Another Nigerian athlete who made the podium was Abike Egbeniyi who won Silver in the women’s 800m for Middle Tennessee State University (MTSU), making her the first Nigerian woman to win an NCAA medal in the 800m in the history of the championships. Josh Awotunde also won a Silver medal in the men’s Shot put for South Carolina.

Oduduru currently holds the men’s 60m, 200m (Indoor), 100m and 200m outdoor records at Texas Tech. His latest feat makes him the first NCAA Sprint Champion in Texas Tech history.

Ordinarily, one would be inclined to feel that should some of these athletes who made the podium at the NCAAs decide to represent Nigeria at the forthcoming African Championships in Asaba, they will certainly improve Nigeria’s medal chances at the event. However, considering that they kicked off their season so early, and have competed in several championships for their respective schools, one wonders if they would still have much left to give come August.

Oduduru for instance, ran the second fastest time in the world in the 200m (20.18sec) during the indoor season. However, outdoors, he is currently ranked 16th in the world in the 200m with his time of 20.13s set in May, and 6th in Africa behind Isaac Makwala (19.96sec) and South Africa’s quartet of Clarence Munyai (19.69sec), Ncincihli Titi (20.00sec), Luxolo Adams (20.01sec) and Anaso Jobodwana (20.07sec).

Also consider the case of Nigeria’s 2017 women’s Junior and Senior Champion in the 100m, Aniekeme Alphonsus, who is in her first year at the Oral Roberts University (ORU). The sprinter enjoyed a breakthrough season which saw her setting School Records in the 60m, 100m and 200m. However, at the NCAA Preliminaries, she was unable to qualify for the finals after being eliminated in the rounds with a time of 11.7sec, barely two weeks after running a wind-aided time of 11.25sec, which would have been a Personal Best had the wind been legal.

One wonders if fatigue is already setting in for these athletes who have to justify benefitting from Track and Field scholarships, which presents them with a lifetime opportunity of studying while doing what they love most, a key factor missing in the Nigerian system. However, this often leads to a clash in allegiances. Where should the allegiance of the athlete lie: with their country, or their school, especially in a situation where an international competition is taking place during the academic session?

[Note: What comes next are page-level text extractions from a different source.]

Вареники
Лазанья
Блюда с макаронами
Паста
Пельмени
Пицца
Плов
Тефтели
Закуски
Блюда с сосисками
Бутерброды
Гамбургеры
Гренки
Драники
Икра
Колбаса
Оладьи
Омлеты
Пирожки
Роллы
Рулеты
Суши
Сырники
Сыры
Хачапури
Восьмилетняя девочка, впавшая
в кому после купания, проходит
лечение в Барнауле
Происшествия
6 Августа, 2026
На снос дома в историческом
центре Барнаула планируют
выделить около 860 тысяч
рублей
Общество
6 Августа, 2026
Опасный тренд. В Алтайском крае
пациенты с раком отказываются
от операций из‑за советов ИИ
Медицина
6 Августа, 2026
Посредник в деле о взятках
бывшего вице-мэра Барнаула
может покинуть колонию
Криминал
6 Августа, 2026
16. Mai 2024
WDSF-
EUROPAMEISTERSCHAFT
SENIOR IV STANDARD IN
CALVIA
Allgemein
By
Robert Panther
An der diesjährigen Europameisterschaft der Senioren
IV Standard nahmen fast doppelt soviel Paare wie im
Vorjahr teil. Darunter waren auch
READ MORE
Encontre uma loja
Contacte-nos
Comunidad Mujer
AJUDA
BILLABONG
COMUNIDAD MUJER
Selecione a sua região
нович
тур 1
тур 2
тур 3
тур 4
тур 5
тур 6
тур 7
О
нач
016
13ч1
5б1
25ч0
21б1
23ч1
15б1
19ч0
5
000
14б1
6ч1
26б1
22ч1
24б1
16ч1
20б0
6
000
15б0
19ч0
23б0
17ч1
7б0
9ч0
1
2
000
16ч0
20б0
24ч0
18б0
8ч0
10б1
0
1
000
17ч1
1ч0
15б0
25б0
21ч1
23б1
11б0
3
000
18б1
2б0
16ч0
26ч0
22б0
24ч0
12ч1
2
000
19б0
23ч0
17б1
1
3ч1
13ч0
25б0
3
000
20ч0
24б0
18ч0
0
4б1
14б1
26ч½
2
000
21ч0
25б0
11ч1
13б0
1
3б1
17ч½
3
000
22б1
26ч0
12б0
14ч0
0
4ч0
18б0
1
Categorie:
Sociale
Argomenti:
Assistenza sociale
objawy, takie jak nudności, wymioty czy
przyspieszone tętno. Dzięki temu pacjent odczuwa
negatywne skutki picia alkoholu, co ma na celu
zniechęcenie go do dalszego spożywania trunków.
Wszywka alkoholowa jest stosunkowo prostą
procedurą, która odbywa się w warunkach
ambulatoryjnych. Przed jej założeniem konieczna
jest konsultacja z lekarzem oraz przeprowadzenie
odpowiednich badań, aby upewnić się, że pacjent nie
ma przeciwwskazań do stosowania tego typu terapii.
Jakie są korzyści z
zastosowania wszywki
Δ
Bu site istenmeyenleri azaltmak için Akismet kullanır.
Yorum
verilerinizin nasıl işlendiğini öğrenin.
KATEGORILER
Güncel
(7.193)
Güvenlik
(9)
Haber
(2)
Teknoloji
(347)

Both Oduduru and Alphonsus could not make it to the Commonwealth Games in April when they were at their peak, because of school commitments. Kelechi Nwanaga was released by her school University of Maryland, Baltimore County (UMBC), while Amusan who eventually won Gold in the 100m Hurdles, could make the trip despite being an undergraduate at UTEP, because she now has a professional contract with Adidas.

However, considering that the Nigerian system makes it increasingly difficult to successfully combine education with an Athletics career, one cannot blame these athletes for wanting to do their very best for their schools. This is what we get for not creating a conducive atmosphere here in Nigeria for our athletes to thrive.

We must remember that Jamaica’s most recent array of stars comprising of Asafa Powell, Usain Bolt, Shelly-Ann Fraser-Pryce, Elaine Thompson, Yohan Blake and a host of others, did not go to school in the US, but were raised and trained in Jamaica, and they went on to conquer the world.

Having said that, a few of these NCAA athletes can still make a difference for Nigeria at the African Championships. Awotunde for instance, is ranked No.2 on the continent in the men’s Shot put (20.77m), second only to his compatriot Chukwuebuka Enekwechi who won a Silver medal at the Commonwealth Games, making it a win-win situation for Nigeria.

Although Nigerian Record holder in the women’s Javelin throw, Nwanaga, may have finished 4th at the NCAAs, she is in a good position to win her first African Championships title as she is ranked 2nd to veteran, South Africa’s Sunette Viljoen, who is a five-time African Champion, two-time Commonwealth Games Champion, two-time World Championships Bronze medallist and Rio 2016 Silver medallist, and is not likely to compete in Asaba since she is approaching the twilight of her career. This should leave the coast clear for Nwanaga.